◆ Sayfa metni
++++++

Lütfen bekleyin..
Munzur Haber / Tecavüz usulü evlilik yasası! / Can Kasapoğlu

Tecavüz usulü evlilik yasası! / Can Kasapoğlu

19 Kasım 2016, 14:13

'Bir sahte darbe girişimini, başta Kürtler ve Aleviler olmak üzere tüm muhaliflere karşı ‚gerçek‘ bir darbeye dönüştüren AKP hükümeti tecavüzü yasallaştıran önergesiyle gündemi saptırıp hata ve eksiklerini saklamaya (yeter mi) mı çalışıyor acaba? '

Bir sahte darbe girişimini, başta Kürtler ve Aleviler olmak üzere tüm muhaliflere karşı ‚gerçek‘ bir darbeye dönüştüren AKP hükümeti  tecavüzü yasallaştıran önergesiyle gündemi saptırıp hata ve eksiklerini saklamaya (yeter mi) mı çalışıyor acaba?

Türkiyenin, Erdoğan öncülüğünde antidemokratik, faşist ve ırkçı uygulamaları adeta dünyadan izole olmaya doğru gittiği bir ortamda böyle ‚uç‘ bir torba yasası ile gündemi saptırmak kolay olsa gerek..  

Nitekim AKP hükümeti Meclis’e sunduğu insanların okurken bile utandığı tecavüzü yasallaştıran skandal bir önergeyle gündemi değiştirdi…  Bu yasa(!) çerçevesi ve tartışma uslubu ile ele alındığında bunu ‘Tecavüz usulü evlilik!‘ diye adlandırmak mümkündür..

İdam tartışmaları ve ‚önüme gelirse imzalarım, evet derim‘ çıkışı ilede Erdğan ve AKP hükümeti bir anlamda hem batıyı ve hemde TC’ni gündemini-sinerjisini bu noktaya çekerek tüketiyor, oyalıyor. Tıpkı AB ile girilen ‚gireriz-iremezsiniz‘ vb tartışmaları gibi..

Televizyon ve gazetelerin kapatılması, Kürt siyasetçilerin tutuklanması, seçilmiş belediye başkanlarının alınıp yerlerine kayyum atanması, akademisyenlerin ihraç edilmesi, toplu işten çıkarmalar, derneklerin kapatılması, internet erişiminin engellenmesi vb konular ‚ohal‘ ile geçiştirilmeye ve içe karşı bir ajitasyonla tamamlanmaaya çalışılıyor. Aslında AKP, bu yolla (içte) başarılı da oluyor.

++++++

◆ Yapılacak iş
Sayfa metnine göre şu soruları yanıtlayın:
1. Yazı hangi tarihte ve saatte yayımlanmış?
2. Yazar, önergeyi hangi adla anmanın mümkün olduğunu söylüyor?
3. Seçilmiş belediye başkanları görevden alındıktan sonra yerlerine ne atanıyor?
Yalnızca sayfa metnindeki bilgilere dayanın.

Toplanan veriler
++++++

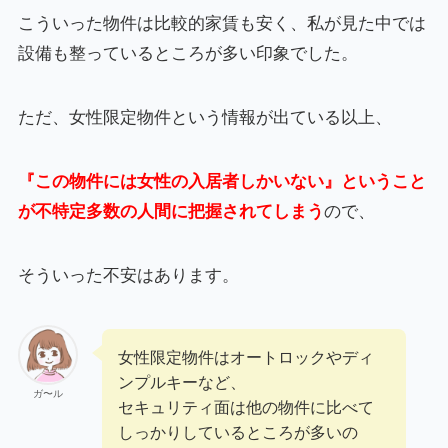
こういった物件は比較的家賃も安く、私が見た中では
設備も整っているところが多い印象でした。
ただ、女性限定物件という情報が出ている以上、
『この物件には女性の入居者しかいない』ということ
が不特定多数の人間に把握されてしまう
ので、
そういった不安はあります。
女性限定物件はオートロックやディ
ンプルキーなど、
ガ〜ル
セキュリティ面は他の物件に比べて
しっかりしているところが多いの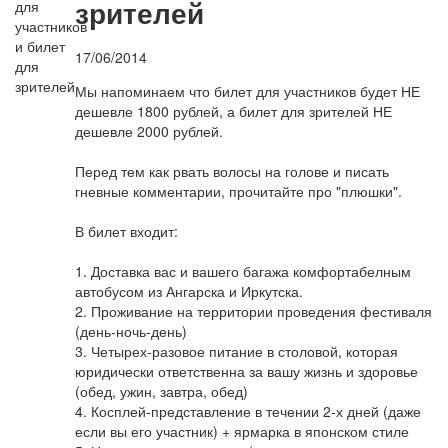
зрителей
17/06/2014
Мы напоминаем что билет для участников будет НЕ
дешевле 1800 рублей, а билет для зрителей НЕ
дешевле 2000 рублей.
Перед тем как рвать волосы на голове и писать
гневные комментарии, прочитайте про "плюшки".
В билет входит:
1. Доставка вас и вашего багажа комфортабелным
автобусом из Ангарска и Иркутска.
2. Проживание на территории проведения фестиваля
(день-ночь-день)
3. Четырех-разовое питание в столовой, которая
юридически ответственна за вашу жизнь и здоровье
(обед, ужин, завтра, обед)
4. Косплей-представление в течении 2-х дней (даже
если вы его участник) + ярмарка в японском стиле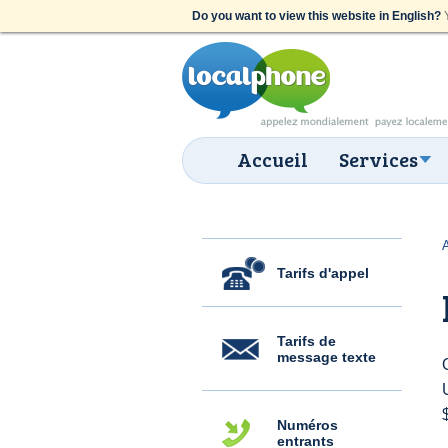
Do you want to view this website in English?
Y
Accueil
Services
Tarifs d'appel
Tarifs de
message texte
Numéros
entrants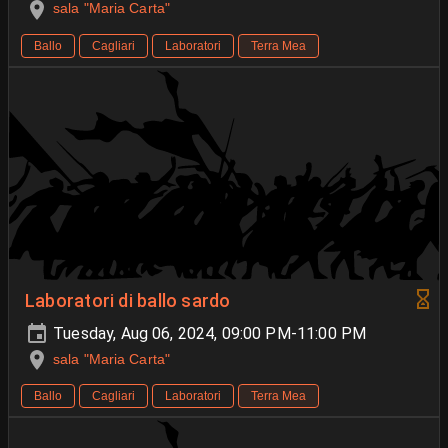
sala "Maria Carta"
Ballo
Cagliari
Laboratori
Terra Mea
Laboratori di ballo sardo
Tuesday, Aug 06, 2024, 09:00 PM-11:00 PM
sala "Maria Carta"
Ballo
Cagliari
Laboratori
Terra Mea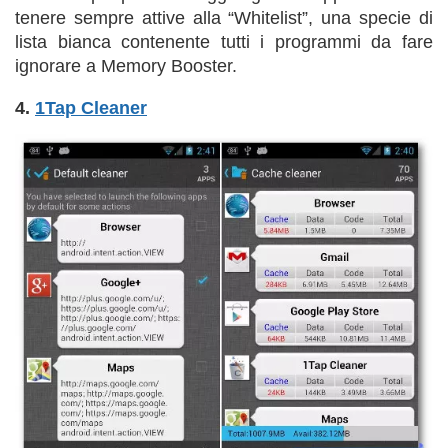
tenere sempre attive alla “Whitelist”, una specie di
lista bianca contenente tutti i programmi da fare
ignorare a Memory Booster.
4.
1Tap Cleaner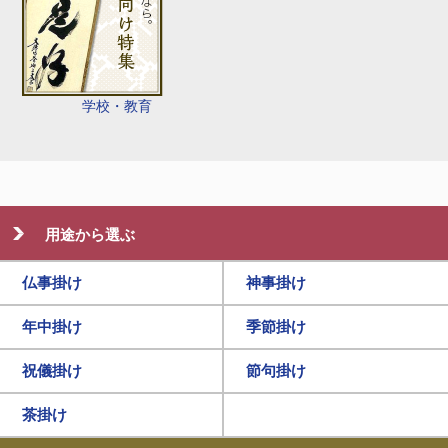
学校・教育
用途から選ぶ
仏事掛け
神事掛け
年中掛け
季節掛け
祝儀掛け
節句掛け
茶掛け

++++++

◆ Alıştırma çıktısı
1. 19 Kasım 2016, saat 14:13.
2. 'Tecavüz usulü evlilik!'
3. Kayyum.